## Exercise brief:
Please transcribe every entry below exactly as written.

START Data listing

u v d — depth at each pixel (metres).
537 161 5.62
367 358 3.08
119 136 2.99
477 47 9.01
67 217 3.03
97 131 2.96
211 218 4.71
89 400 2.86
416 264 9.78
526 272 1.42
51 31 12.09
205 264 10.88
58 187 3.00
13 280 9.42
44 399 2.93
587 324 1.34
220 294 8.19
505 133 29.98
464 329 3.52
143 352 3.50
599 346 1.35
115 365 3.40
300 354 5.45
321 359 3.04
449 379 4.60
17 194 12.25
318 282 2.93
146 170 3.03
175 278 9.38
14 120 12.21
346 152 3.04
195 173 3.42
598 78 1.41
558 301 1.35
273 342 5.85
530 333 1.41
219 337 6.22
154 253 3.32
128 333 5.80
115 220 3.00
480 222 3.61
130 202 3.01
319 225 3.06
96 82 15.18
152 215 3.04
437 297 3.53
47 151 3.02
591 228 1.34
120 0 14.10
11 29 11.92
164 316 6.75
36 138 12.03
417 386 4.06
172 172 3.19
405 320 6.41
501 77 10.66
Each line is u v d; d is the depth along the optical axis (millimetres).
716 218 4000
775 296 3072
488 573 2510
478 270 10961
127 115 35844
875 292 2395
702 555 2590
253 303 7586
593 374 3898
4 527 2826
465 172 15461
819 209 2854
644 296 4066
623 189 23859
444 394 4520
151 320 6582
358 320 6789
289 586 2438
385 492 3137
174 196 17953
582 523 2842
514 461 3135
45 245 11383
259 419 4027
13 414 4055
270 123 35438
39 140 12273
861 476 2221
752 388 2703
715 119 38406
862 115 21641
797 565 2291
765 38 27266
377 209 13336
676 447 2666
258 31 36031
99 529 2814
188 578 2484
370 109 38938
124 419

END Data listing

## Expected answer:
u v d — depth at each pixel (metres).
537 161 5.62
367 358 3.08
119 136 2.99
477 47 9.01
67 217 3.03
97 131 2.96
211 218 4.71
89 400 2.86
416 264 9.78
526 272 1.42
51 31 12.09
205 264 10.88
58 187 3.00
13 280 9.42
44 399 2.93
587 324 1.34
220 294 8.19
505 133 29.98
464 329 3.52
143 352 3.50
599 346 1.35
115 365 3.40
300 354 5.45
321 359 3.04
449 379 4.60
17 194 12.25
318 282 2.93
146 170 3.03
175 278 9.38
14 120 12.21
346 152 3.04
195 173 3.42
598 78 1.41
558 301 1.35
273 342 5.85
530 333 1.41
219 337 6.22
154 253 3.32
128 333 5.80
115 220 3.00
480 222 3.61
130 202 3.01
319 225 3.06
96 82 15.18
152 215 3.04
437 297 3.53
47 151 3.02
591 228 1.34
120 0 14.10
11 29 11.92
164 316 6.75
36 138 12.03
417 386 4.06
172 172 3.19
405 320 6.41
501 77 10.66
Each line is u v d; d is the depth along the optical axis (millimetres).
716 218 4000
775 296 3072
488 573 2510
478 270 10961
127 115 35844
875 292 2395
702 555 2590
253 303 7586
593 374 3898
4 527 2826
465 172 15461
819 209 2854
644 296 4066
623 189 23859
444 394 4520
151 320 6582
358 320 6789
289 586 2438
385 492 3137
174 196 17953
582 523 2842
514 461 3135
45 245 11383
259 419 4027
13 414 4055
270 123 35438
39 140 12273
861 476 2221
752 388 2703
715 119 38406
862 115 21641
797 565 2291
765 38 27266
377 209 13336
676 447 2666
258 31 36031
99 529 2814
188 578 2484
370 109 38938
124 419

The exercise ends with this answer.